Bu yıl Katar’da yapılan Dünya Kupası finalleri büyük sürprizlerle devam ediyor. Kimin aklına Suudi Arabistan’ın Arjantin’i yeneceği gelirdi. Ama oldu, Suudiler Arjantin’i 2-1 yendi. Japonya’nın Alman tankını devireceği de pek akla gelmezdi. Oysa Japonlar maçı 2-1 kazandı. İngiltere’ye 6-2 yenilen İran’ın Galler karşısında hiç şansının olmadığını sanılıyordu. Oysa İran üstelik uzatmalarda iki gol atarak tahminleri alt üst etti. Bakalım finaller bitene kadar daha ne sürprizlerle karşılaşacağız.
Tabii bu yıl Dünya Kupası sadece maç sonuçlarıyla konuşulmuyor. Katar’ın yasakları, protestolar, gizli eylemler, olağanüstü lüks ve ihtişam futboldan daha fazla ilgi görüyor. Katar deneyiminden yola çıkarak bu tür turnuvalar bundan sonra Müslüman ülkelerde yapılır mı onu bilemiyorum, ama bana düşük ihtimal olarak geliyor.
İçki yasakları, bırakın seyircileri, finallere katılan takımların antrenörlerin bile kıyafetlerine karışılması bir taraftan çok komik bulunurken öte taraftan büyük tepki yaratıyor. Gelelim Katar’daki Dünya Kupası organizasyonunun bizi ilgilendiren tarafına. Türkiye bu Dünya Kupası finallerindeki varlığını güçlü biçimde hissettiriyor.

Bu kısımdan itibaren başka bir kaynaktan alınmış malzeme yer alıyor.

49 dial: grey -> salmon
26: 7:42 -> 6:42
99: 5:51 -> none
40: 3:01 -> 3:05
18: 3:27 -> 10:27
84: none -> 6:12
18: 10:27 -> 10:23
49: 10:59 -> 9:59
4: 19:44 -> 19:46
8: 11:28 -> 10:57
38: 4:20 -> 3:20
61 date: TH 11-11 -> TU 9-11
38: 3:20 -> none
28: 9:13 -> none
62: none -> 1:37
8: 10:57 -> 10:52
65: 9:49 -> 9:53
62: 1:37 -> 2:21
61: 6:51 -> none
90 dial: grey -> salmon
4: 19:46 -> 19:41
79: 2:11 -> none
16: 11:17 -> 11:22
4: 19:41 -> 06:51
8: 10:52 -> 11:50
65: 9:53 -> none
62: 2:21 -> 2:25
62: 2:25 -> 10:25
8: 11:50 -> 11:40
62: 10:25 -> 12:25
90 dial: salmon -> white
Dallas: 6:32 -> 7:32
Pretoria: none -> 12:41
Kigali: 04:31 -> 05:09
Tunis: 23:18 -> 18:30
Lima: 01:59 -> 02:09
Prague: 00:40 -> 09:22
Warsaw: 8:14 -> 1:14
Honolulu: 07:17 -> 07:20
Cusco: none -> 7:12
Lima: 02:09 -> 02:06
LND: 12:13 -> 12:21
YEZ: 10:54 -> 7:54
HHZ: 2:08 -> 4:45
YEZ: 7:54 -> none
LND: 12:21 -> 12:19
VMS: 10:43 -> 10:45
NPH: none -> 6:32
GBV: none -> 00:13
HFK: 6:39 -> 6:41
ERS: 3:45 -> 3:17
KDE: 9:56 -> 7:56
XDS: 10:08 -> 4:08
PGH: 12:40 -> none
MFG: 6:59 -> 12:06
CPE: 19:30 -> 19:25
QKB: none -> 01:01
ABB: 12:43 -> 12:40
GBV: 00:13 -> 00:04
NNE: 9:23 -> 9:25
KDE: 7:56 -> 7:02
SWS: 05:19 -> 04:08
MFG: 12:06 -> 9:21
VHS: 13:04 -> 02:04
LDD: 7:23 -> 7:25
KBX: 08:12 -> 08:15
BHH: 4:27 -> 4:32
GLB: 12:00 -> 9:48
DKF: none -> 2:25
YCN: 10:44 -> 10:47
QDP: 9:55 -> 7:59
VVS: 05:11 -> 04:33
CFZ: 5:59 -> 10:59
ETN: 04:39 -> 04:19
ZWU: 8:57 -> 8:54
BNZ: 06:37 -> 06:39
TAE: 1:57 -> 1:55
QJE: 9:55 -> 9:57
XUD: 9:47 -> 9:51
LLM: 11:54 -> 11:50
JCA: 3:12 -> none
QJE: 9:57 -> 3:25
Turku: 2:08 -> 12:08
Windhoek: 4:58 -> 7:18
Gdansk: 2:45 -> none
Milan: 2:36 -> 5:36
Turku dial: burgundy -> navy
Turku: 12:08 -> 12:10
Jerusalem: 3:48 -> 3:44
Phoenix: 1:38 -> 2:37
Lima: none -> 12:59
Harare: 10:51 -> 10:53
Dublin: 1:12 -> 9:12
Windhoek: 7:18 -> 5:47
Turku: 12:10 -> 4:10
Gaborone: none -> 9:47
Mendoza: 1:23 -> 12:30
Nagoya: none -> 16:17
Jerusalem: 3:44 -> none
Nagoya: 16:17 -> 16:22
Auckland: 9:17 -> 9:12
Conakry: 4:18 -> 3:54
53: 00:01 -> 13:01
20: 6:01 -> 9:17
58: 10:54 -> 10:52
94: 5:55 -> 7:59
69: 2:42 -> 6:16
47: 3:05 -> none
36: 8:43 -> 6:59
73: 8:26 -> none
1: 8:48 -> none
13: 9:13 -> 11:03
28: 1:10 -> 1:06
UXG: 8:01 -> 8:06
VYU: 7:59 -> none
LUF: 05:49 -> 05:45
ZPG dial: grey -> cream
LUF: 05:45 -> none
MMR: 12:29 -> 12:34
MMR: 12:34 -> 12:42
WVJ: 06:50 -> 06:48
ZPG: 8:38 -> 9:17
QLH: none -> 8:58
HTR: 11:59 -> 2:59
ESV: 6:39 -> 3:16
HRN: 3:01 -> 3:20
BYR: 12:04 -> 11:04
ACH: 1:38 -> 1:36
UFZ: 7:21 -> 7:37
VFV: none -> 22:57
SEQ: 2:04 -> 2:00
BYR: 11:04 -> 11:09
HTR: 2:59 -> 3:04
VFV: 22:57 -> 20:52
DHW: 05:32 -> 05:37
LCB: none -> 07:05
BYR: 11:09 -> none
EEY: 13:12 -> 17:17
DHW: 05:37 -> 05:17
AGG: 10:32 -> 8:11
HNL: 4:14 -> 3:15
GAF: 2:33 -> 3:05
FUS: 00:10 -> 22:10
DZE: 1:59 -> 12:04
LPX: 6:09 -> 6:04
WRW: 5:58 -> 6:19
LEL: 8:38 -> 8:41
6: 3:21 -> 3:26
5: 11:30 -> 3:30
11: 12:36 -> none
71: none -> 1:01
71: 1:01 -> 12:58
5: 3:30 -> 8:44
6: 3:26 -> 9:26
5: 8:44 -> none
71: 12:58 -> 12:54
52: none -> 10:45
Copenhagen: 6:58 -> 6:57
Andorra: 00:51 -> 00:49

Öncelikle açılış törenine Cumhurbaşkanı düzeyinde katıldık. AKP Genel Başkanı Erdoğan Katar şeyhinin daveti üzerine açılış törenine ve verilen resepsiyona katıldı. Burada 2013’ten bu yana “O adam Mısır’ın başında olduğu sürece asla ilişki kurmam” dediği Mısır devlet başkanı Sisi ile hararetli biçimde el sıkıştı, daha sonraki dostluk günleri için söz verdi.